**EXERCISE BRIEF:**
Everything from the line holding "January 1, 2021" through the last line below must be repeated exactly, and nothing else.

**THE DATA:**
=== Section Start ===
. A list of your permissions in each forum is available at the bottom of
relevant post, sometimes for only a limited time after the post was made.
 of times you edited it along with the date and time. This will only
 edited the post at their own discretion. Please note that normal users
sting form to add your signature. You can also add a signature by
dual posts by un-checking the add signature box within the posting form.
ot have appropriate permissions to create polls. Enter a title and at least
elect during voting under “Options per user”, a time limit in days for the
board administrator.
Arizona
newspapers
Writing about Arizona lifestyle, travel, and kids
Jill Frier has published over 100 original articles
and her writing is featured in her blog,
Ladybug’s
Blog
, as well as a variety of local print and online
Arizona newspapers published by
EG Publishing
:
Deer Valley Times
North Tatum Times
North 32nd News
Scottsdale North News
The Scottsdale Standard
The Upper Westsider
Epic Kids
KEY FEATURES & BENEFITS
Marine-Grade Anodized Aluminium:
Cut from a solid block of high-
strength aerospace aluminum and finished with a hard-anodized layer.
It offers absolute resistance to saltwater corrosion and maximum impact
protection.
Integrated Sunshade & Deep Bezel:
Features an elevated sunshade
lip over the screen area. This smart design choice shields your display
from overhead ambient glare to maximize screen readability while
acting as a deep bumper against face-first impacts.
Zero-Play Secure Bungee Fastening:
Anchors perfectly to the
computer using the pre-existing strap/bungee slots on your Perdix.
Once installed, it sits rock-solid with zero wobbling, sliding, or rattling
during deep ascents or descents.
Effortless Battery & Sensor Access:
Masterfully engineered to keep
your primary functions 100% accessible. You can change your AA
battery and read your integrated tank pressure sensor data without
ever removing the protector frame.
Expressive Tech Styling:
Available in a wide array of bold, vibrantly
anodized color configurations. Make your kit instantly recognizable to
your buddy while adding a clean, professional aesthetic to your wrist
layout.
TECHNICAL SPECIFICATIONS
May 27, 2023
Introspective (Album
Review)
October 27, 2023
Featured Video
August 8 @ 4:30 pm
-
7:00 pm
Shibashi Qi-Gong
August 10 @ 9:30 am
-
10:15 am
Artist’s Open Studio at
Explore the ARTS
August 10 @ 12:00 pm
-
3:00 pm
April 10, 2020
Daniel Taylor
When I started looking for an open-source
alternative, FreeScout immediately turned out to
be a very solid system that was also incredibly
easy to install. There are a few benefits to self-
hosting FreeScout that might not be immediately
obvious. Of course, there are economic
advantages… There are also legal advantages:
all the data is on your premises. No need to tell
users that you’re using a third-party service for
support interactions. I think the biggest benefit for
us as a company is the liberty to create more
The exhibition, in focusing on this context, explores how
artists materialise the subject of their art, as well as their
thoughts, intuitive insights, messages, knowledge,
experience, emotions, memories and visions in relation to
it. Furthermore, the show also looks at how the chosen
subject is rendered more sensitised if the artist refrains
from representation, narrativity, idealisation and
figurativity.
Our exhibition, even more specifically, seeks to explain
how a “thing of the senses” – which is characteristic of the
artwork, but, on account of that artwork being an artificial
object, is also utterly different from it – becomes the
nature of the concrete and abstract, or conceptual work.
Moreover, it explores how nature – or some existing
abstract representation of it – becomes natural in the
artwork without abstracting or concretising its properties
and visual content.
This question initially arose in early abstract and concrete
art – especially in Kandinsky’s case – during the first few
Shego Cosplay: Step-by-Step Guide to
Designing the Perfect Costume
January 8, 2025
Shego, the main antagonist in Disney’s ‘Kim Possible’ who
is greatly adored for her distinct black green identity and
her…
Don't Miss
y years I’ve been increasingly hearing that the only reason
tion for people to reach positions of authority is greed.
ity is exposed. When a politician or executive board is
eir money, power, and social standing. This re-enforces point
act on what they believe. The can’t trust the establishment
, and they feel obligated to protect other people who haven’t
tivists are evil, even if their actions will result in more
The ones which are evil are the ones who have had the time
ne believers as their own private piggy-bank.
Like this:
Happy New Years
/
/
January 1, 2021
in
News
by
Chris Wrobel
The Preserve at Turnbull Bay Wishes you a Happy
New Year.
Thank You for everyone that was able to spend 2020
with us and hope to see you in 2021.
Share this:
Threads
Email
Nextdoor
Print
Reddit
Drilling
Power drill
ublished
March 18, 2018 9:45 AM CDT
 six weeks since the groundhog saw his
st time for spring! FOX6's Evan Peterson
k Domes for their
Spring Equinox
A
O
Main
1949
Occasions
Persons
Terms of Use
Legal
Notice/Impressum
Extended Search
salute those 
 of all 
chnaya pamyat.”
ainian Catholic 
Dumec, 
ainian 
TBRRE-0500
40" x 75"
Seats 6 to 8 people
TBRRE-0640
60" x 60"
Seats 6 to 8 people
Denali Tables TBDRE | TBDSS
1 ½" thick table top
=== Section End ===
**REPLY TO THE EXERCISE:**
January 1, 2021
in
News
by
Chris Wrobel
The Preserve at Turnbull Bay Wishes you a Happy
New Year.
Thank You for everyone that was able to spend 2020
with us and hope to see you in 2021.
Share this:
Threads
Email
Nextdoor
Print
Reddit
Drilling
Power drill
ublished
March 18, 2018 9:45 AM CDT
 six weeks since the groundhog saw his
st time for spring! FOX6's Evan Peterson
k Domes for their
Spring Equinox
A
O
Main
1949
Occasions
Persons
Terms of Use
Legal
Notice/Impressum
Extended Search
salute those 
 of all 
chnaya pamyat.”
ainian Catholic 
Dumec, 
ainian 
TBRRE-0500
40" x 75"
Seats 6 to 8 people
TBRRE-0640
60" x 60"
Seats 6 to 8 people
Denali Tables TBDRE | TBDSS
1 ½" thick table top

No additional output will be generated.